Similarly, at a personal level, this election was like no other as the largest number of acquaintances, distant relatives, close friends and former classmates, all vied for different seats both at parliament and local councils. This means my engagement or at least the perceived involvement was much greater than all previous voting.
Brink of war
The situation in Mogadishu was close to brink of war in April, following intense and almost violent disagreements between president Farmajo and prime minister Roble. This came after Farmajo audaciously tried to extend mandate for two additional years. This, however, was met with strong resistance to the level of an armed one. The country has never been so close to a bloody civil war for decades than those tensed and unpredictable days. Hundreds of residents left their homes and moved to the relative safety of other areas within Mogadishu. The prospect of an all-out civil war was never greater in those days and people in Mogadishu were slightly spared from another deadly civil strife. Concerned citizens and other political stakeholders, both domestic and foreign players exerted pressure on parties, urging them self-restraint and to avoid bloodshed and work towards a peaceful resolution. This has somewhat worked, but the conflict is back, fear is still real, and this could develop into a full-blown violence unless local sustainable solution is reached, credible elections are held, and power is handed over or legitimacy earned through legal and consensus-based avenues.
Back in the sky
As situation improved, I started once again to fly and visit many different places for personal and work-related trips. Interestingly, for the first time in many years, I spent quality time with my family for 15 consecutive months- a very unlikely and unimaginable scenario for a person like me- a frequent traveler, with a roughly two and sometimes triple trips in a month. Yet, with all the hassle and inconvenience associated with travel, I was still longing for this moment; being in the sky, closing my eyes for around 10-15 minutes, for a much-needed self-reflection and refreshment- a ritual I maintained lately each time I fly.

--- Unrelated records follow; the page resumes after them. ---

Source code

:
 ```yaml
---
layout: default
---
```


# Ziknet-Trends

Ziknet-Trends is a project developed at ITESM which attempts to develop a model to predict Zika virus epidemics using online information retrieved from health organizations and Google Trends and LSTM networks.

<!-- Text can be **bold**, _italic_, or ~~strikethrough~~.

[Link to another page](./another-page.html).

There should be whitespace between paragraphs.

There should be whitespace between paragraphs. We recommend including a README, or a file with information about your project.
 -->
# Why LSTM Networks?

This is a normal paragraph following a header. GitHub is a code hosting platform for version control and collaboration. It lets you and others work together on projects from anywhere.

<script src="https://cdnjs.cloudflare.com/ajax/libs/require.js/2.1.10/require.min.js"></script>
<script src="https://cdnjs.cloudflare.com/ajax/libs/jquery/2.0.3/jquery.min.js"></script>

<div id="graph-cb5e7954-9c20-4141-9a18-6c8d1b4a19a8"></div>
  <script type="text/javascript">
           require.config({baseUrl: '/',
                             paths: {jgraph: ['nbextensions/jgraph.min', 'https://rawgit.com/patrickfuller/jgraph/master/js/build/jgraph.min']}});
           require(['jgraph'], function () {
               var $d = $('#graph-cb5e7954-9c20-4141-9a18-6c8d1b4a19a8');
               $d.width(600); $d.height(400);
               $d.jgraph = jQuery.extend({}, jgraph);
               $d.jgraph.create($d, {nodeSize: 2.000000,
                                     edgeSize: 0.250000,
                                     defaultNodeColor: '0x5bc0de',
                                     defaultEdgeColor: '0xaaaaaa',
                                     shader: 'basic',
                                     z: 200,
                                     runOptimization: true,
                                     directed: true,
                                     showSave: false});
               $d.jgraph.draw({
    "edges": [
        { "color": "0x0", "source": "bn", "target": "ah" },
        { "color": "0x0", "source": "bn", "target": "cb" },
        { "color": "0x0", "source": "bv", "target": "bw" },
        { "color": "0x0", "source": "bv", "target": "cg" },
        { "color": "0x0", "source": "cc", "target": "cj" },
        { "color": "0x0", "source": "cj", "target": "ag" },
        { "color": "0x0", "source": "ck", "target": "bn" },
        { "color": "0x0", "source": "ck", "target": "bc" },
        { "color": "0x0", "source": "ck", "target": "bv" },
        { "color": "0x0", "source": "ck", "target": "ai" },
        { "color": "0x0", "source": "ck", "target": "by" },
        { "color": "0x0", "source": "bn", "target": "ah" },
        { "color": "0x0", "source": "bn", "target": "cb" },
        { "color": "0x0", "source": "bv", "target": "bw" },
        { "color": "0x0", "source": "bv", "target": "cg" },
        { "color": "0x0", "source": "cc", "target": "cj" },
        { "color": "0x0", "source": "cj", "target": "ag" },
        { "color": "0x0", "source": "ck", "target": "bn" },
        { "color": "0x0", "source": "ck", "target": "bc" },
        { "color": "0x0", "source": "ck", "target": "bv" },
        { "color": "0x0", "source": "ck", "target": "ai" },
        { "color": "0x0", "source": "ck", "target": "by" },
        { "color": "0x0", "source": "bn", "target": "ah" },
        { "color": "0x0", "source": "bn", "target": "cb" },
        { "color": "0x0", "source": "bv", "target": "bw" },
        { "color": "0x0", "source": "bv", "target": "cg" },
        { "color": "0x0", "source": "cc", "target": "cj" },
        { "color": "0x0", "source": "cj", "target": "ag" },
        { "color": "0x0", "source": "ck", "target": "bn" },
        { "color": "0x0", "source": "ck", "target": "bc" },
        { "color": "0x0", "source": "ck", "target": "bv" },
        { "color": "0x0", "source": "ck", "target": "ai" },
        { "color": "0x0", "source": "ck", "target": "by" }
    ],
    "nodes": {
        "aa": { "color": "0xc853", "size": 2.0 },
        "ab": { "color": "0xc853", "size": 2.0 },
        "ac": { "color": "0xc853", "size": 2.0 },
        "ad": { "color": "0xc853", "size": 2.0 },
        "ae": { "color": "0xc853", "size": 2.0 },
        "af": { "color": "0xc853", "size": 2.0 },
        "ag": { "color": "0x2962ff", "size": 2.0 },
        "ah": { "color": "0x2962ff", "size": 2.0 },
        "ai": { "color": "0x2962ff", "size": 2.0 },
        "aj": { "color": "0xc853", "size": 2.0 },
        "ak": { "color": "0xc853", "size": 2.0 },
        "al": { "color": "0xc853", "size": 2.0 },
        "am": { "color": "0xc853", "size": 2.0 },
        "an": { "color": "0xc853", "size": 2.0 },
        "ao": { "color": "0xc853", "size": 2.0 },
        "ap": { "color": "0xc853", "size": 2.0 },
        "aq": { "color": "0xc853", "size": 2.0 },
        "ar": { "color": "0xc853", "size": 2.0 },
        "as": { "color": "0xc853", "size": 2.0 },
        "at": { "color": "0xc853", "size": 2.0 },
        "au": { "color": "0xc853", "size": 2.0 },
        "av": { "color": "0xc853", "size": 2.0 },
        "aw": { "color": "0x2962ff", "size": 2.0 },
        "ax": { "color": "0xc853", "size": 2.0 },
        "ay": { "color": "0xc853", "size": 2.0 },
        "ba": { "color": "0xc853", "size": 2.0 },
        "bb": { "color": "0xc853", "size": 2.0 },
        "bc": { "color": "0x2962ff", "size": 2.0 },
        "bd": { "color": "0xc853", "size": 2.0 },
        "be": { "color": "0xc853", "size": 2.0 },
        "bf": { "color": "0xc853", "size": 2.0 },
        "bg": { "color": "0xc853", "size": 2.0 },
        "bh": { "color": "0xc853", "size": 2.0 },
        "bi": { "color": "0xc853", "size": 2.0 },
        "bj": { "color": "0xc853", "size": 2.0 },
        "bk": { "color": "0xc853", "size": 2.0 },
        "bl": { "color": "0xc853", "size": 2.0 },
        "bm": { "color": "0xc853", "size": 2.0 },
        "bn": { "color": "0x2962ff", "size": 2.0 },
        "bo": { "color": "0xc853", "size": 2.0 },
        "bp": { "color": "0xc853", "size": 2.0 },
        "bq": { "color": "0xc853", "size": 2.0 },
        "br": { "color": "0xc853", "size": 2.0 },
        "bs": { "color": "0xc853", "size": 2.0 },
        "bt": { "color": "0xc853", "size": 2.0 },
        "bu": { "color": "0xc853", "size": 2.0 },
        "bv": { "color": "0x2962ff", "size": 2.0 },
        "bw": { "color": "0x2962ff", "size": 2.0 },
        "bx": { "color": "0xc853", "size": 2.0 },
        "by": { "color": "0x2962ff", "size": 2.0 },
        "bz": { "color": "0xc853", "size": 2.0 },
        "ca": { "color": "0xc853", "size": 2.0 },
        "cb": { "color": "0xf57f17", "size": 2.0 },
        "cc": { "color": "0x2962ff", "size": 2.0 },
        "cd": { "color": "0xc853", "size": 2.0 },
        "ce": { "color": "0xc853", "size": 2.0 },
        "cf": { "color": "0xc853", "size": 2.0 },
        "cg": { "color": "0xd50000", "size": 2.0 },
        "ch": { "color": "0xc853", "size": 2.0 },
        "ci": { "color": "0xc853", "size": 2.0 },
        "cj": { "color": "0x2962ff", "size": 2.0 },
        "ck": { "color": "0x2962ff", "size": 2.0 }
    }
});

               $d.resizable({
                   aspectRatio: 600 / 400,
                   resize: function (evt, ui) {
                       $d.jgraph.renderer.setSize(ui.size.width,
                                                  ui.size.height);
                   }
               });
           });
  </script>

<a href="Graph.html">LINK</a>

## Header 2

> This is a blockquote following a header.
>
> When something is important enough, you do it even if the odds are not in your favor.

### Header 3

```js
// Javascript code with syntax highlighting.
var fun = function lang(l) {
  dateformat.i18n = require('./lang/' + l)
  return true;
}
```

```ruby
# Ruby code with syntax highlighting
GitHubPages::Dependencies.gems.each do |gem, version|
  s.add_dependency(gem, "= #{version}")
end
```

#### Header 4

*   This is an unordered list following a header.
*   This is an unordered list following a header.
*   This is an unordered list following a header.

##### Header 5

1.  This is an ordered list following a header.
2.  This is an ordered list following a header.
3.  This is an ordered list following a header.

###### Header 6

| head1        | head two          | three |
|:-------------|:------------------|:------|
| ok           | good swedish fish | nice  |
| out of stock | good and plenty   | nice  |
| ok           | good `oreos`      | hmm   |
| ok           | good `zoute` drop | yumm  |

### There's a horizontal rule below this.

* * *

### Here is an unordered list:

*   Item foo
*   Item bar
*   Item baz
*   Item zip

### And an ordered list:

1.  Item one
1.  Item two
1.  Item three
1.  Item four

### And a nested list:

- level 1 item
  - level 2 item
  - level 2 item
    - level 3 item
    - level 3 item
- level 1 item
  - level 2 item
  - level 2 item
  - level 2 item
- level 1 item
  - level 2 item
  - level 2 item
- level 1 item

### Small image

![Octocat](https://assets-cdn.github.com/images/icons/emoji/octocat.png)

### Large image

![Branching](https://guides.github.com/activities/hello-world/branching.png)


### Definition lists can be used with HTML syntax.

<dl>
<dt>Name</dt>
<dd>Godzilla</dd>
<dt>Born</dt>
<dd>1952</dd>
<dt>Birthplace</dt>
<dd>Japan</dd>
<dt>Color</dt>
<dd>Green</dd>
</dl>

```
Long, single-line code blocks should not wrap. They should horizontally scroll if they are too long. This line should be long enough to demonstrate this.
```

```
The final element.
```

To this end, I flew to Rwanda and spent splendid days there. See the Rwanda reflections in this link https://wardheernews.com/soo-rogaalcelinta-ruwaanda/. I also visited Addis Ababa, Mogadishu (twice), Hargeisa, Garowe, Borama, Berbera, Gabiley, Sheikh and Buroa.
Once every two years, the family and I travel back home to spend quality time with family members and friends. But this time, the visit came after nearly 15 months, I have not traveled, mainly due to COVID-19 restrictions. Normally, I visit my mom particularly once in two months, but this was an exceptionally prolonged absence. Finally, I was so excited to be back home and grateful to have spent there a restful and joyful break. See this link for the observation during my stay there http://horusocod.blogspot.com/2021/08/fasax-iyo-fiirsasho.html.
At a personal level, I continued to do pretty good stuff, professionally and socially. Likewise, I maintained my self- discipline of reading as much books as possible, producing aftermath book summaries and occasionally publishing articles and short stories. This year, I have been reading with a Kindle; and have experienced a renewed enthusiasm on written work. Thanks to my nephew Abdihakim Omar for sending this device.
Finally, I remain grateful to the Almighty Allah for granting us good health, peace and prosperity and equally looking forward to a much more peaceful, healthier, prosperous and blessed 2022!